Diego Velázquez painted a series of bodegones – natural kitchen and tavern scenes which typically included still lifes. These paintings were a far cry from his depictions of Spanish royalty; they are images which elicit humdrum scenes of Spain’s most common people during the 17th century.

Some of these startlingly realistic paintings are of an exquisite nature and one in particular brings together the mundane and the holy in a very effective way: Kitchen Scene with Christ in the House of Martha and Mary (circa 1618), an oil on canvas.

The Milkmaid (circa 1658-1660) is an exceptional oil on canvas from Johannes Vermeer, whose art was popularised by the 2003 dramatic Webber film.
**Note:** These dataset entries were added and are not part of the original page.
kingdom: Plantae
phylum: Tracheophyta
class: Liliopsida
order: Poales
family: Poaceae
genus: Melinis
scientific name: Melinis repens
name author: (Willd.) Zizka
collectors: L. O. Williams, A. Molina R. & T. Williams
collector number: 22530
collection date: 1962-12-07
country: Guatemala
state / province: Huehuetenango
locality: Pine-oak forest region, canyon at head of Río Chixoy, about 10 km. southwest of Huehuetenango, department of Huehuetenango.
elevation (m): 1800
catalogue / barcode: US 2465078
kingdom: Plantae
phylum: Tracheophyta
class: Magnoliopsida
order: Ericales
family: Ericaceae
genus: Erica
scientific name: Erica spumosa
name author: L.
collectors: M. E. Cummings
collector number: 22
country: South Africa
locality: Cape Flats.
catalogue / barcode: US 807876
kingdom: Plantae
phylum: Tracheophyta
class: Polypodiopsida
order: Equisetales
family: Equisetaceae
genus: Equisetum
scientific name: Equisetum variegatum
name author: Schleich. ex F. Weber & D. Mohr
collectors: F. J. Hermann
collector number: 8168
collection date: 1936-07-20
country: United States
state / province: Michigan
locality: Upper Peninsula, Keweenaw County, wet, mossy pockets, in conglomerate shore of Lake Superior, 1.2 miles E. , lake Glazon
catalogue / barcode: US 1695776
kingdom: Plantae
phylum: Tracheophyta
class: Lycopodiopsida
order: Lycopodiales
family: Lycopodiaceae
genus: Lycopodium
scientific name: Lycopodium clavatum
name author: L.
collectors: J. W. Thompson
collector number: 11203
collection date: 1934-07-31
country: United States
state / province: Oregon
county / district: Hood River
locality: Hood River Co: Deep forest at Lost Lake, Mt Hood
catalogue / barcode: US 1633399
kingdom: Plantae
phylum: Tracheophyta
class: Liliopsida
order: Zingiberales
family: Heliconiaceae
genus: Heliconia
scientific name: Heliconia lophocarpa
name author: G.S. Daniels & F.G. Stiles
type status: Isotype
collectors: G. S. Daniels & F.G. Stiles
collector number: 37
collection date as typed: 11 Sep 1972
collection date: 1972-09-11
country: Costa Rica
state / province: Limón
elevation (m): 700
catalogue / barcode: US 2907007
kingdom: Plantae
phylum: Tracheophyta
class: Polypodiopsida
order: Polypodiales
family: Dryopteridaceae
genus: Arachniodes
The Girl with a Pearl Earring was inspired by another of Vermeer’s most prominent paintings. Vermeer had a knack for honing in on one character, usually a female, and bringing her most normal event of the day into focus. Many times, this woman just had to be standing in a room, in the right kind of light, to capture his attention.

A bathroom which is closer to our times was captured by French artist Pierre Bonnard in Nude in a Bathroom (circa 1932). This artist openly admitted that he painted from memory rather than from seeing something directly.

Here, for the umpteenth time, he made a painting of his wife as she finished bathing, a task she did fastidiously and repeatedly as she was obsessed with cleanliness.

This is not the only such painting by Bonnard and we get a feel of the developing nature of the bathroom, where we can recognise the tiles, the bath, the tap… contraptions we are accustomed to enjoying today.

Degas was another French artist inspired by the female figure. Whether he painted a dancer in her tutu or a nude woman going about her bathing routine, he typically lit his canvases with a semi-obscure light of softness and intimacy.

Woman in the Bath was painted in 1886. There is nothing special happening in this picture, but it unfailingly grabs attention anyhow.

Kitchen Scene is a rather chaotic painting, providing a lively take on our way of modern cooking. Nothing is stored away, nothing is orderly... Kitchen Scene, which Dutchman Joachim Wtewael created in 1605, is an indoors/outdoors scene, typical of the period.

It includes a series of still life masterpieces within the whole painting. Note how everything seems to radiate out from the central female standing figure, who is lit up and creates a focal point of attention.